The Sword of Shanarra, from author Terry Brooks, is kind of a cold-war revision of J.R.R. Tolkien’s ideas.
MTV is now developing Shanarra into a TV series, with Jon Favreau signed to direct the pilot.
Deadline reports that Smallville creators Al Gough and Miles Millar are scripting, and that they and Favreau will executive produce with Terry Brooks and Dan Farah. If MTV likes the pilot script, the show will likely get a direct series order.
The first season will be based off the second book, The Elfstones of Shanarra, which is focused around the grandson of the hero from the first novel, and tells the history of the Elves.

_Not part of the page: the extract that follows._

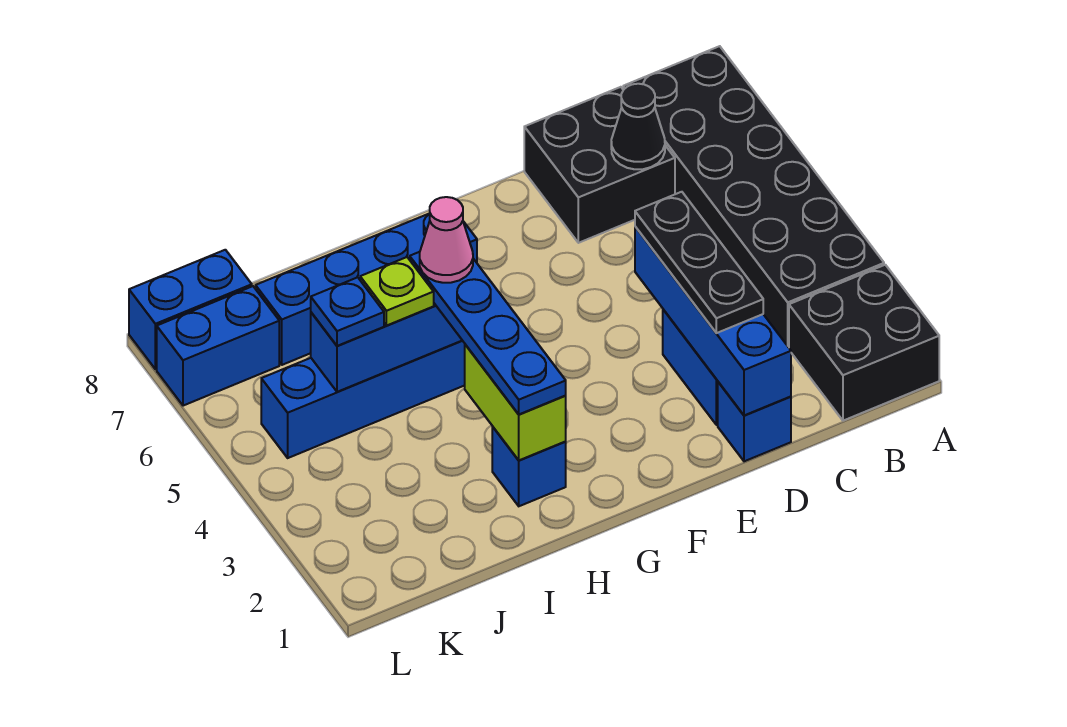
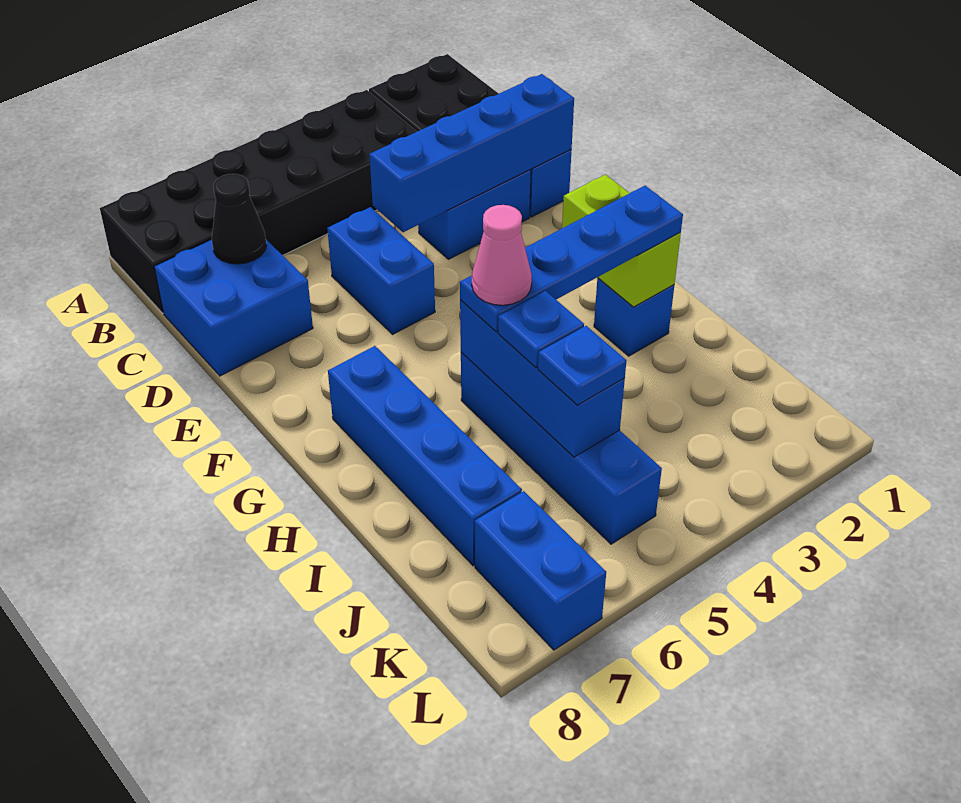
black 2x2 brick [524,87,675,243] -> blue 2x2 brick [154,239,313,376]
black 1x3 plate [635,192,763,333] -> none
lime 1x2 brick [465,345,566,460] -> lime 1x2 brick turned to [562,175,681,307]
lime 1x1 plate [360,257,434,326] -> blue 1x1 plate [498,291,584,368]
blue 1x2 brick [129,250,252,369] -> blue 1x2 brick moved to [327,207,435,334]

For more on this story visit: Russ Fischer, Slashfilm.com
Sword of Shanarra description from Wikipedia:
The Sword of Shannara is a 1977 epic fantasy novel by Terry Brooks. The first book of the Original Shannara Trilogy, it was followed by The Elfstones of Shannara and The Wishsong of Shannara. Heavily derived from J.R.R. Tolkien’s The Lord of the Rings, Brooks began writing The Sword of Shannara in 1967. It took him seven years to complete, as he was writing the novel while attending law school. After being accepted for publication by Ballantine Books, it was used to launch the company’s new subsidiary, Del Rey Books. Upon its release, The Sword of Shannara was a major success and the first fantasy paperback to appear on the New York Times bestseller list. Its success provided a major boost to the commercial expansion of the fantasy genre.

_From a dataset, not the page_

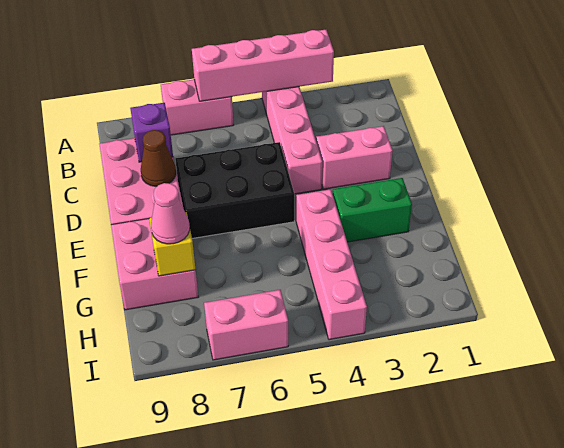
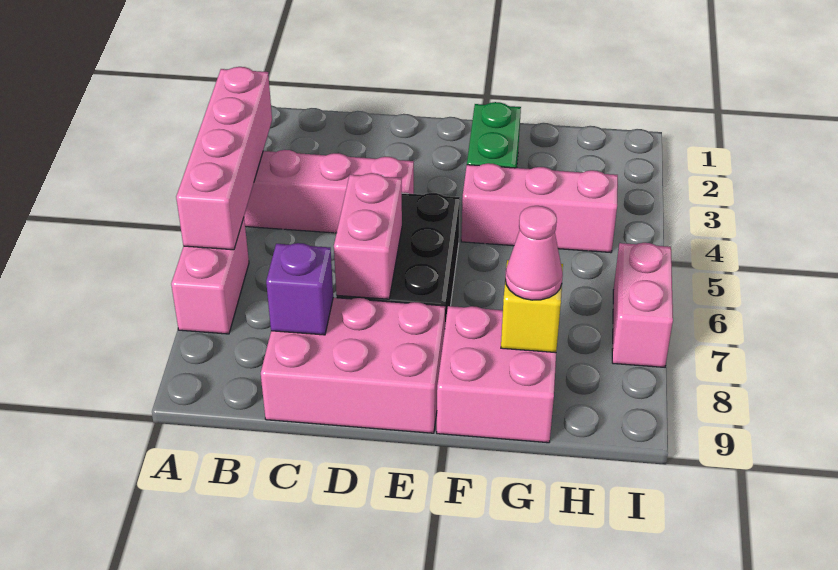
pink 1x2 brick [316,126,393,189] -> pink 1x2 brick moved to [334,173,402,299]
brown 1x1 cone [141,130,176,186] -> none
pink 1x4 brick [296,189,367,340] -> pink 1x3 brick [461,163,618,253]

The novel interweaves two major plots into a fictional world called the Four Lands. One follows the protagonist Shea Ohmsford on his quest to obtain the Sword of Shannara and confront the Warlock Lord, the antagonist, with it, while the other shadows Prince Balinor Buckhannah’s attempt to oust his insane brother Palance from the throne of Callahorn while the country and its capital, Tyrsis, come under attack from overwhelming armies of the Warlock Lord. Throughout the novel, underlying themes of mundane heroism and nuclear holocaust appear.
The novel has received derision from critics who believe that Brooks derived too much of the novel from J.R.R. Tolkien’s The Lord of the Rings. Some have accused him of lifting the entire plot and many of his characters directly from Lord of the Rings; others have regarded the book more favorably, and say that new writers, including Brooks, often start by copying the style of established writers.